Recipe from Chef Doug Quail Bites with Cheerwine Glaze
Ingredients 12 pieces of boneless quail* breast, skin off (*Duck breast can be substituted.) 1 red jalapeño, cut into 12 julienne strips 3 scallion whites, cut into quarters 1 small package of cream cheese, cut into 12 sticks 6 slices of thinly sliced bacon, cut in half 12 toothpicks
Glaze: 2 cans (24 ounces) Cheerwine 2 tablespoons Worcestershire sauce 1 teaspoon fresh ginger, minced 1/2 teaspoon fresh garlic, minced 3 ounces unsalted butter, cubed A few turns of black pepper
Preparation For the glaze, open the two cans of Cheerwine and place the contents into a heavy-bottomed stainless steel or nonreactive pot. Add the garlic, ginger, and Worcestershire sauce. Cook on medium heat and reduce until about one cup remains. Remove from the heat, cool slightly, and then whisk in the cubed butter. Finish with a little black pepper. Reserve until quail is cooked.

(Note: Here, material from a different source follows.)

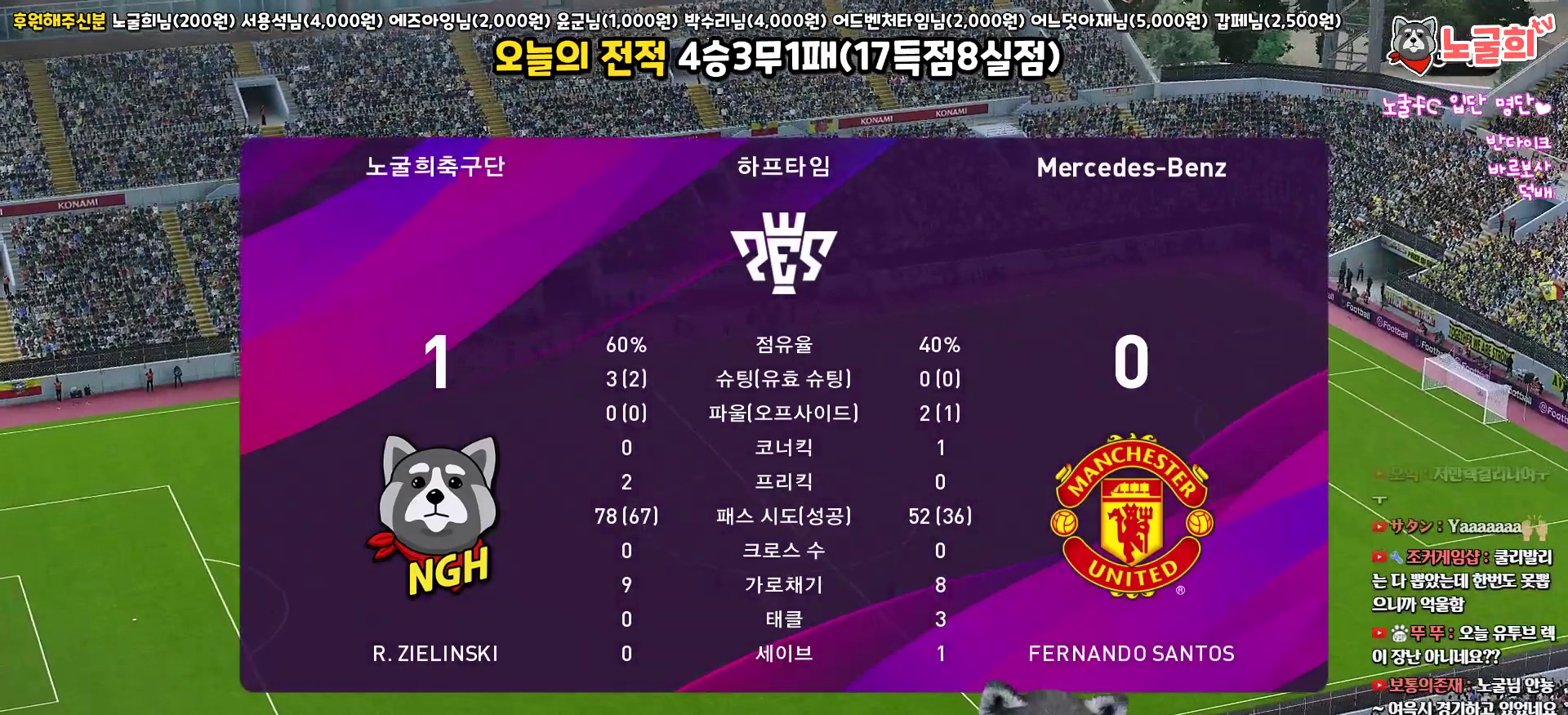
{"buttons": [], "left_stick": "center", "right_stick": "center", "events": []}
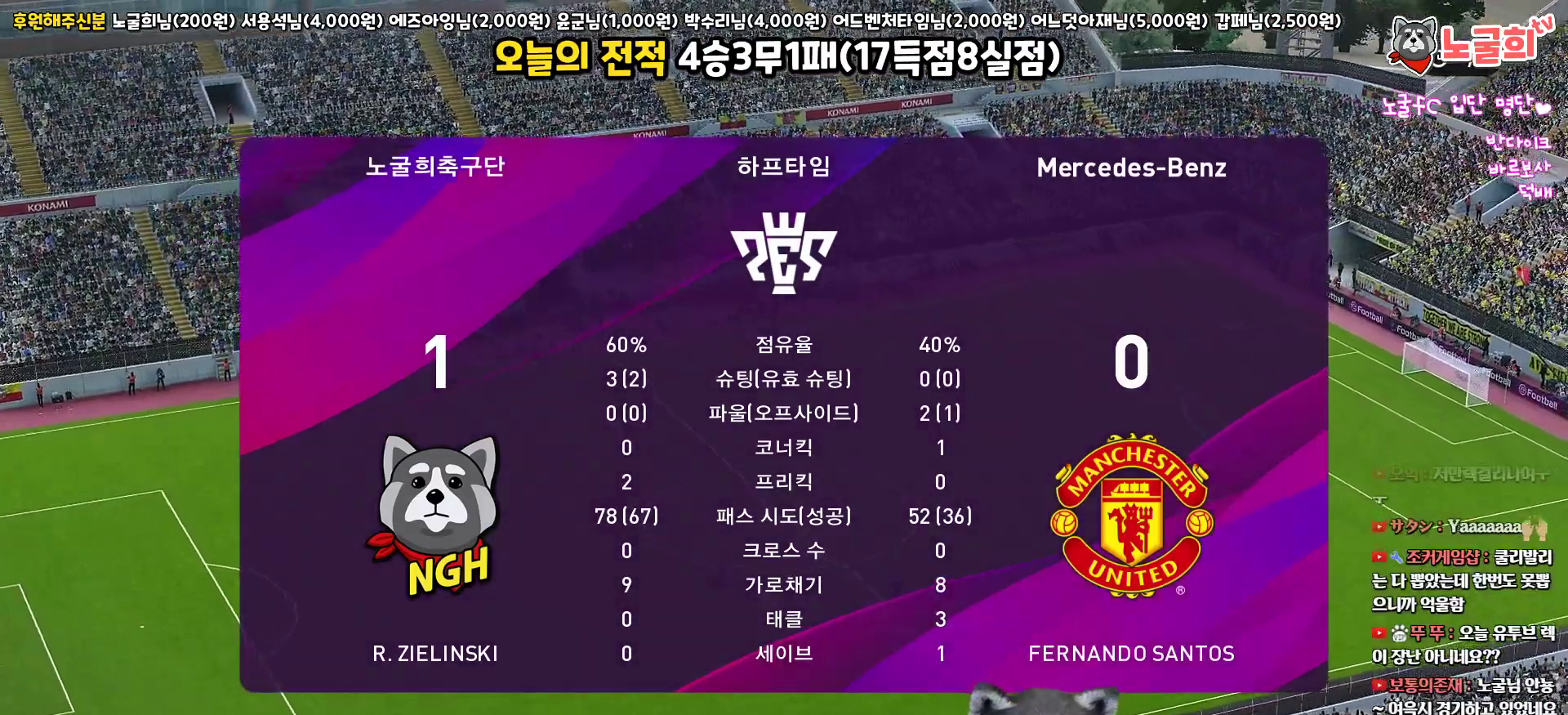
{"buttons": [], "left_stick": "center", "right_stick": "center", "events": []}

Using a small knife, make a cut into each piece of quail that’s deep enough to stuff with the jalapeno, scallion, and cream cheese. Stuff and then wrap the quail bites with bacon, and then hold each together with a toothpick. The quail can be either deep-fried at 350 degrees for about three minutes or baked in the oven at 425 degrees for about five minutes. Toss the cooked quail with the glaze, and enjoy.